Being strategic was what had led Nella to Wagner in the first place. It was no coincidence that she’d applied to the publishing house that had published her favorite book. She wanted to traipse the halls the two women she’d studied diligently in college had traipsed. She wanted to sit at the desk where Kendra Rae Phillips and Diana Gordon had sat when they talked over edits.

The morbid side of her, though, was particularly curious about what had happened to Kendra Rae. She’d disappeared from the spotlight the year after Burning Heart set the country on fire, following some kind of media spectacle, and hadn’t been heard from since. Nella had had a hard time verifying the details of her disappearance, although Black Twitter had concocted some pretty believable theories. Except none of them held water. And that left Nella wondering: As Diana Gordon released book after book, year after year, what had happened to the Black woman who had been her editor? The Black woman who, according to Diana’s acknowledgments, had had “an invaluable hand in crafting Evie into who she is?”

Naturally, this question nagged at her brain again as she and Owen rode a Midtown-bound R train together on her way to meet Richard for her new-hire tea two years ago. Owen had offered to take the ride up to the Wagner office with her, bless his sweet heart, since he’d figured he could run errands in the city while she sipped and supped with one of the most influential men in the publishing industry (according to GQ).

“So, I know we went over this, but… why don’t you want to ask Richard if he knows what Kendra Rae is up to these days?” Owen asked Nella, their knees bumping one another as their train stopped at Prince, then 8th Street. “He might even still be in touch with her, and then he could put you guys in touch.”

Nella shook her head. “That would just be poor manners. I can’t go in there, guns blazing, asking him if he knows what happened to Kendra Rae Phillips. Then he’d think that I’m some kind of amateur stalker.”

“But aren’t you?” he asked. “I thought you wanted to be the next Kendra Rae. That’s why you only wanted Wagner.”

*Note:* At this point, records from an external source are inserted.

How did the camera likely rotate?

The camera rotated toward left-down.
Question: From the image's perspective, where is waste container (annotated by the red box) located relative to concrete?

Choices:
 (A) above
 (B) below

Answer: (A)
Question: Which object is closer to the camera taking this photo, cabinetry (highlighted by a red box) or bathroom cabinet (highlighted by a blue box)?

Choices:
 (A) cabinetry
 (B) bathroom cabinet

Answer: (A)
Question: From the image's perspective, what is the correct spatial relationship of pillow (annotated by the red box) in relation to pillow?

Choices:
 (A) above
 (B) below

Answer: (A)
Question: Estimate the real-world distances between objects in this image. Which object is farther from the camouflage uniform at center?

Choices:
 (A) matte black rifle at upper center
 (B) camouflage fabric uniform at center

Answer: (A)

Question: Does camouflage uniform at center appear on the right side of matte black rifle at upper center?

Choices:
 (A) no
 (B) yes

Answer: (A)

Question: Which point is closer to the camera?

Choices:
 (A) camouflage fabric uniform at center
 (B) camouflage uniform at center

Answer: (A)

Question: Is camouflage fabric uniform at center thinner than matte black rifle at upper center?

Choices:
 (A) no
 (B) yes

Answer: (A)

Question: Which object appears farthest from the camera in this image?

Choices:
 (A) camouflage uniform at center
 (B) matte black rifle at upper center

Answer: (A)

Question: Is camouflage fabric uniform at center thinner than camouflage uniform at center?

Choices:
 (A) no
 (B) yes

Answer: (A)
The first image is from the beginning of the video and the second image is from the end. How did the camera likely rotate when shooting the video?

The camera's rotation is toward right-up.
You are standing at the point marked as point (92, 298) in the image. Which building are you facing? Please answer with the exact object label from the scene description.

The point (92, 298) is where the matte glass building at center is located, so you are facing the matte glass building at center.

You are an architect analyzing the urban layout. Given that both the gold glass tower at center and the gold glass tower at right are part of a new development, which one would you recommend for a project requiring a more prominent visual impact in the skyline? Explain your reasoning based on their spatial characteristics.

She bristled; he saw it. They rode without saying anything for a moment, until he spoke up again. “Can I ask another question now?”

“Do I have a choice?” Nella asked, trying to sound like she was kidding.

“No. Why are you meeting some old white publishing dude to drink tea in his empty office on a Sunday?”

Nella shrugged. “It’s just… what you do.”

Owen gave her a look.

“Baby, you just have to understand… it’s tradition.”